**Excerpt to read**
But, is that really all there is to her? When Donizetti was asked to collaborate with librettist Salvatore Camarano on a new opera, he wrote that he wanted to tell a story about love, but that it should be about violent love. On closer inspection, Lucia does not go insane simply because she was left at the altar. This is a story about a young woman who is manipulated by her family and misunderstood by her lover because of political gain. Some directors such as Mary Zimmerman have staged the opera in ways that make explicit the work’s undercurrent of sexual violence and even incest. If we add all this to the view of some scholars that Lucia’s opening aria, where she sings about ghostly visions she’s experienced, before consuming herself in ecstatic thoughts of love is a spot-on musical depiction of schizophrenia, then we have to acknowledge that Lucia’s break with reality is not something that the composer and the librettist created for dramatic effect, rather, it is a logical outcome when someone with a mental illness is put under extreme duress.
From a musical standpoint, the piece is both the epitome of what opera can be, as well as a watershed moment in the development of opera as a genre. Will Berger argues that Lucia’s mad scene hearkens back to the ancient Greek cult of Dyonisos which was instrumental in creating their conception of theater. This is something that the best composers have always strived to achieve. On the other hand, Will Crutchfield has made the case that Lucia di Lammermoor is incredibly innovative not just for its depiction of madness, but also for the sound world that Donizetti created to tell the story. The way Donizetti delineates the characters that interact with Lucia and bring about her madness acts as a musical connective tissue that keeps the drama going at a fast pace which is in many ways more Wagnerian than today’s opera lovers may realize.

**Exercise task A**
List every person in the passage on Lucia di Lammermoor who is named with both a first name and a surname.
**Exercise task B**
Reproduce the passage on Lucia di Lammermoor verbatim, starting with "From a musical" and going on through "lovers may realize.".
The data that follow bear no relation to the passage on Lucia di Lammermoor.

**Data records**
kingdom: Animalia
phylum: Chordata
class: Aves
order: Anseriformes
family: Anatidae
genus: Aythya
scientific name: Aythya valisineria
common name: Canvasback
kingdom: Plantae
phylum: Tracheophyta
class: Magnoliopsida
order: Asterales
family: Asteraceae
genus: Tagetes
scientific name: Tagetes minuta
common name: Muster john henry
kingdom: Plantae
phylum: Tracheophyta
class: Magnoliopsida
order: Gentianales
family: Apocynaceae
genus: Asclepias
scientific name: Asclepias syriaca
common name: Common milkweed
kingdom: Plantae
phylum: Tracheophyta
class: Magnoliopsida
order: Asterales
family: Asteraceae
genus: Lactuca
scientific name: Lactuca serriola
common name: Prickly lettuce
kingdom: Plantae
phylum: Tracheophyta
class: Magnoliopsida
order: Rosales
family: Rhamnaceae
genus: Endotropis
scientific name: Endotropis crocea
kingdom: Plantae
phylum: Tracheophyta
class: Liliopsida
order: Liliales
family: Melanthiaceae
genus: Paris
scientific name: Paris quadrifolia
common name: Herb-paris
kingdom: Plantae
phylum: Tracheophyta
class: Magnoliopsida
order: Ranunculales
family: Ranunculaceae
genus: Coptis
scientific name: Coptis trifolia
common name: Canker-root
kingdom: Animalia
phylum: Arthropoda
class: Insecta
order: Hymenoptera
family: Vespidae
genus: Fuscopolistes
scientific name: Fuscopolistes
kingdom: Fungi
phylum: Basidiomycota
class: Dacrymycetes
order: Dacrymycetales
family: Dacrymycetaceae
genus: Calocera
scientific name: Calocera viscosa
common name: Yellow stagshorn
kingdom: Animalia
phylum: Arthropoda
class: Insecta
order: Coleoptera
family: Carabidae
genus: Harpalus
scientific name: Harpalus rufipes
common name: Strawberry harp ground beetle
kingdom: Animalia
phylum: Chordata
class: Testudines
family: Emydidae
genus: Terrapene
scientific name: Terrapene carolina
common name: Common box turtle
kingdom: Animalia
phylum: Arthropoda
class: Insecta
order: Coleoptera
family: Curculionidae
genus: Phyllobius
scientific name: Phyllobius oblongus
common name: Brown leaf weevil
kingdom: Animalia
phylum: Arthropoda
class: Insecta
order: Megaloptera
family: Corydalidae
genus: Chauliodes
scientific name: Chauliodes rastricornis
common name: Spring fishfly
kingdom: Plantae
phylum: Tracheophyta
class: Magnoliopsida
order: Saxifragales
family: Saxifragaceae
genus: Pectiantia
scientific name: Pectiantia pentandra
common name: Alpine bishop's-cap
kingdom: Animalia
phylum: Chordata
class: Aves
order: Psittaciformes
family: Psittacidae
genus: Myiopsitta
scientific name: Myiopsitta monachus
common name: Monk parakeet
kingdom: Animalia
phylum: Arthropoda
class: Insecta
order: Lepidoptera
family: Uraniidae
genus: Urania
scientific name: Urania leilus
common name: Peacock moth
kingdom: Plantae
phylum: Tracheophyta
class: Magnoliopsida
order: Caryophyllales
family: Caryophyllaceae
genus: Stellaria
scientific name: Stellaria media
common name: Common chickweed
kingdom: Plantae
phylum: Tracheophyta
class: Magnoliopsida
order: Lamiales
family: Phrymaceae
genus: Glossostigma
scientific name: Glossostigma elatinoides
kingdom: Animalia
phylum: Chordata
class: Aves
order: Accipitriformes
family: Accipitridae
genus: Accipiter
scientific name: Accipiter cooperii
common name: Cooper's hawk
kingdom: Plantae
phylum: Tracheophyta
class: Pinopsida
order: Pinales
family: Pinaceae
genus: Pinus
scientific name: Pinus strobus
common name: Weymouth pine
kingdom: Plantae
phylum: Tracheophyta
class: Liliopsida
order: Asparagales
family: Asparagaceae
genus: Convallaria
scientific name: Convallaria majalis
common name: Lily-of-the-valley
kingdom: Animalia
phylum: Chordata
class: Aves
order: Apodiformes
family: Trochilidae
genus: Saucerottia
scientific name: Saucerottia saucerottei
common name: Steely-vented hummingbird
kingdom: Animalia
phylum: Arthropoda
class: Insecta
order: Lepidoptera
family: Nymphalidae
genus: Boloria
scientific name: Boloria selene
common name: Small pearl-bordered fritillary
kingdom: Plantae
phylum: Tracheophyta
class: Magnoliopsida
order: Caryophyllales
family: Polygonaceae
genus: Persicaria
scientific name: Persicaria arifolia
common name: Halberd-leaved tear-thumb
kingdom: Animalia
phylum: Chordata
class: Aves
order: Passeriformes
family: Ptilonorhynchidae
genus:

**Full output A**
Salvatore Camarano, Mary Zimmerman, Will Berger, Will Crutchfield

**Full output B**
From a musical standpoint, the piece is both the epitome of what opera can be, as well as a watershed moment in the development of opera as a genre. Will Berger argues that Lucia’s mad scene hearkens back to the ancient Greek cult of Dyonisos which was instrumental in creating their conception of theater. This is something that the best composers have always strived to achieve. On the other hand, Will Crutchfield has made the case that Lucia di Lammermoor is incredibly innovative not just for its depiction of madness, but also for the sound world that Donizetti created to tell the story. The way Donizetti delineates the characters that interact with Lucia and bring about her madness acts as a musical connective tissue that keeps the drama going at a fast pace which is in many ways more Wagnerian than today’s opera lovers may realize.